The most obvious explanation is that we wanted to witness something more historic, more memorable. If the Eagles had tied the game at 38, it would have been the first overtime postseason game with the new rule that an opening-possession touchdown doesn’t win the game, and it would have been only the second overtime game in Super Bowl history. And at 38-38, it also would have been the highest scoring Super Bowl of all time.

NBA great LeBron James gave credence to the witnessing-history argument with his tweet from Sunday night: “His hand on his back had no effect on his route! This game was too damn good for that call to dictate the outcome at the end. Damn! By the way I have no horse in the race. Just my professional opinion.”

LeBron may have had no horse in the race (like he did when he recently launched into an extended complaint after not drawing a foul in a key moment of a game), he wanted to see a photo finish. That was his bias in complaining about the call.

So what should have happened? Should the officials have not called holding when holding happened? Bradberry, who has admitted that he committed a foul, pulled Smith-Schuster’s jersey. Not the shirt under the jersey, which we often see pull away from the player’s waist, but the actual game jersey. Bradberry pulled the game jersey that clings tightly to the player’s torso.
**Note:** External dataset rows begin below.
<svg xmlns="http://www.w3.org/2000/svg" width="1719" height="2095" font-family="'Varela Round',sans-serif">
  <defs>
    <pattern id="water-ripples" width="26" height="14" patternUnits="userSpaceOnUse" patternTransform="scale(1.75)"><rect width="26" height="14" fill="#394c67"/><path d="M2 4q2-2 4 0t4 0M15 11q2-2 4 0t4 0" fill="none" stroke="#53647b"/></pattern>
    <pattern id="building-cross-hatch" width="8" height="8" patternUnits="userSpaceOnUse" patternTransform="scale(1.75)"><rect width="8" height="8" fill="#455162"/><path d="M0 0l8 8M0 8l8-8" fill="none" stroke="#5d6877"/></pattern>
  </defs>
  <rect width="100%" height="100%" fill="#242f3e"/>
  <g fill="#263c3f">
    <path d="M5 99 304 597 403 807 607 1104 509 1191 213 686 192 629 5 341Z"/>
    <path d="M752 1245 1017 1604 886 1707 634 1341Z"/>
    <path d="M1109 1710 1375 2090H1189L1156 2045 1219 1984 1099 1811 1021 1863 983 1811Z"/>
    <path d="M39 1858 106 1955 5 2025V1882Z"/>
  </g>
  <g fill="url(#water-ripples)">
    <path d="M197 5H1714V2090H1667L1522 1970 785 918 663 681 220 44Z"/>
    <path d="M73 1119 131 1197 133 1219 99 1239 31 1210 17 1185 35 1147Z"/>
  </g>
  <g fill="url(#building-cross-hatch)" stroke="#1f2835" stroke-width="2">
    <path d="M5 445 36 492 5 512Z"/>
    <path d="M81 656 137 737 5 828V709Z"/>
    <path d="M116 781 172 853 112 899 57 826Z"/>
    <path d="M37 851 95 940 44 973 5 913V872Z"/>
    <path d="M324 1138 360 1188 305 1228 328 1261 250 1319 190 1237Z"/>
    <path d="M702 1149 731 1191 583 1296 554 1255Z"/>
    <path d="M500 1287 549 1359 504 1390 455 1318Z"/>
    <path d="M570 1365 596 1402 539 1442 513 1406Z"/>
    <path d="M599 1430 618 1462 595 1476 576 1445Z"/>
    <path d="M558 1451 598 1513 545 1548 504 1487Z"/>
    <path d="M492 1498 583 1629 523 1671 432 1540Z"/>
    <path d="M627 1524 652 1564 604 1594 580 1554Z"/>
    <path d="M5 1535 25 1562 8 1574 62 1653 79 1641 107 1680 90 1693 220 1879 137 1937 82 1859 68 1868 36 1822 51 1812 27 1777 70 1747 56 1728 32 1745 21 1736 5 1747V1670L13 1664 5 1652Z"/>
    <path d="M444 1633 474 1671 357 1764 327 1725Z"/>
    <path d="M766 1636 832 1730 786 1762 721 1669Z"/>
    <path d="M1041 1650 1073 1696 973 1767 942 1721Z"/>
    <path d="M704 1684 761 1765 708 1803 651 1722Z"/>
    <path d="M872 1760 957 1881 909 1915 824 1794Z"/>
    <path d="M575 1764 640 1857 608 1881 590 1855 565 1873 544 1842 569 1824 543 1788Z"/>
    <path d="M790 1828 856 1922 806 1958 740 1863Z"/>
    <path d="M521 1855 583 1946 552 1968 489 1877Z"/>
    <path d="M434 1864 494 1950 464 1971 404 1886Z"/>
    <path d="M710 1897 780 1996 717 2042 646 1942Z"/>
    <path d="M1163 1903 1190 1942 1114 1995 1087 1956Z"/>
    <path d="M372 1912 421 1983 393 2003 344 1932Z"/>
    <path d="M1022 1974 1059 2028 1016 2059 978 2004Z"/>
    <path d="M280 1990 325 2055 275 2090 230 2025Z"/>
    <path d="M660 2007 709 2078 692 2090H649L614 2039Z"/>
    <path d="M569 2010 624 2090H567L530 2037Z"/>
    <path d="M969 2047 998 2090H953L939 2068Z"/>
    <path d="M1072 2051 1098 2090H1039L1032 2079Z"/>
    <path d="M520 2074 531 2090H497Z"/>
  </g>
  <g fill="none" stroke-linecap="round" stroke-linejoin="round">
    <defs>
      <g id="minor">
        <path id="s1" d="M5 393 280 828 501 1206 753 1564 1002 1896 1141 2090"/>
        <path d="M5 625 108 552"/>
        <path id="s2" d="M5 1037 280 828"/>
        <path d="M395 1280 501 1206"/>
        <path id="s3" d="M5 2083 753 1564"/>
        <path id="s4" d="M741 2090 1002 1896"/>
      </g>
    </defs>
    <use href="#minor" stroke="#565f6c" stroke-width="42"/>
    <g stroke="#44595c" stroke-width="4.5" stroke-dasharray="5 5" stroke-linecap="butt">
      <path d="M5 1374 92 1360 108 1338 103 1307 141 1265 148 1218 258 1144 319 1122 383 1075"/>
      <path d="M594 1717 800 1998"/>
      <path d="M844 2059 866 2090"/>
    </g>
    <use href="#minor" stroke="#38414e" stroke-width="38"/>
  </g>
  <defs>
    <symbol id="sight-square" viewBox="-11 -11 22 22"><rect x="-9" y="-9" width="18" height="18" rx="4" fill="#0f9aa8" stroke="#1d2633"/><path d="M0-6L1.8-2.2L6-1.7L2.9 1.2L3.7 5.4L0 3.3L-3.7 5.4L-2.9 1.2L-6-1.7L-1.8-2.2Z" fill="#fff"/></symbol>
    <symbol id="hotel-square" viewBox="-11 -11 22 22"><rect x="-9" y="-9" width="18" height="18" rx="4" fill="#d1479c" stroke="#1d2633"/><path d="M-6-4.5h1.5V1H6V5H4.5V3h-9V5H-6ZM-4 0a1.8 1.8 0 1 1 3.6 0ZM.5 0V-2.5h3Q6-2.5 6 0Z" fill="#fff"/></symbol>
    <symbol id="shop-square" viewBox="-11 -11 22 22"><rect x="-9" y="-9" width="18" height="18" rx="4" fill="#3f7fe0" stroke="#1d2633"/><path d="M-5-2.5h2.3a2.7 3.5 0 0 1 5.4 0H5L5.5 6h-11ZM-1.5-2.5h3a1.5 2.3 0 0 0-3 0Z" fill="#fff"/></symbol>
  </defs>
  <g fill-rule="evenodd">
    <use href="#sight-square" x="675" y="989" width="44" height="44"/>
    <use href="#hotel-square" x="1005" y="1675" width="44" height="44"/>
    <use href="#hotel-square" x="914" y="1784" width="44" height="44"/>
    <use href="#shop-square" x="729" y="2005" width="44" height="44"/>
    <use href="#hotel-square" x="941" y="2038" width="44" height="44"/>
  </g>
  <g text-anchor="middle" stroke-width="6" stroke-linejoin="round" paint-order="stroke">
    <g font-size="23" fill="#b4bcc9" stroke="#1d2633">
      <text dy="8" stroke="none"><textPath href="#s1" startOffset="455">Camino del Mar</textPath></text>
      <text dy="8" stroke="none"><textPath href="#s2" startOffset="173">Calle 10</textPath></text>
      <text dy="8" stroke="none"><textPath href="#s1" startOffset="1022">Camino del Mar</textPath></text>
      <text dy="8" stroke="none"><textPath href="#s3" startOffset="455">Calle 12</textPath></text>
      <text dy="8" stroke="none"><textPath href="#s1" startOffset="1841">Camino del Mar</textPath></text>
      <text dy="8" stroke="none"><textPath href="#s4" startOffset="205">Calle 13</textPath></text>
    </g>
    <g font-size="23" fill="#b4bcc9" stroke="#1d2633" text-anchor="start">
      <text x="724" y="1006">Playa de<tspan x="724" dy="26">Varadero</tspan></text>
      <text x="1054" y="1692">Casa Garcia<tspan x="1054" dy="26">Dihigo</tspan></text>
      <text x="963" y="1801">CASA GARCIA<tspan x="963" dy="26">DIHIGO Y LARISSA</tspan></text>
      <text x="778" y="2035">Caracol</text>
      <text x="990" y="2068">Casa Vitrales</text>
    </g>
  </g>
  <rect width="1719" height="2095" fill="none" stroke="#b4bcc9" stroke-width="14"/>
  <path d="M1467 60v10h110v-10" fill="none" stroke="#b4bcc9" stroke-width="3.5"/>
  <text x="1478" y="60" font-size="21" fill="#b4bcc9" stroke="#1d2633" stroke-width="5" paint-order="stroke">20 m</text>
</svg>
Those jerseys don’t give easily. They’re tight. Extremely tight, as we’ve seen. In order to pull the material away from the player, significant force needs to be applied. That force necessarily impedes the player who is trying to separate from a defender.

Some have said the ball wasn’t catchable. But the infraction wasn’t pass interference. Bradberry held Smith-Schuster, before the pass was thrown. Even if quarterback Patrick Mahomes had thrown it into the front row or to another receiver or hadn’t thrown it at all, it still would have been a foul.

Yes, it would have been great to see Super Bowl LVII finish like (for example) Super Bowl XLIII, when the Steelers -- down three points -- drove 78 yards in eight plays in 2:02 to score a game-winning touchdown pass, after the Cardinals took a late lead on Larry Fitzgerald’s iconic 64-yard catch and run for the go-ahead score.

But a foul is a foul, and the officials are there to call the fouls. Bradberry acknowledged that he held Smith-Schuster. Bradberry hoped he’d get lucky and not get penalized.

Actually (and as explained in Playmakers), there was a foul that was missed after Pittsburgh receiver Santonio Holmes made the catch that gave the Steelers a 27-23 lead with 35 seconds left in Super Bowl XLIII. Holmes used the ball as a prop in a simulation of (coincidentally) the LeBron chalk toss, a gesture the officials missed. If the officials had seen it (as they should have) and flagged it (as they should have), the Steelers would have kicked off from their own 15.

Which would have given the Cardinals one more chance to win the game. Which means we were collectively robbed of a finish that may have been even better than the Holmes tippy-toe touchdown catch.

Maybe it would have become a thing if Twitter had been as big as it now is. Maybe #NFLrigged would have trended for the rest of the night.

Regardless, in Super Bowl XLVIII, the officials failed to do their jobs. In Super Bowl LVII, they did their jobs. There’s nothing for anyone to be upset about this time around.

And if anyone is still upset, they should be upset with Bradberry for holding Smith-Schuster.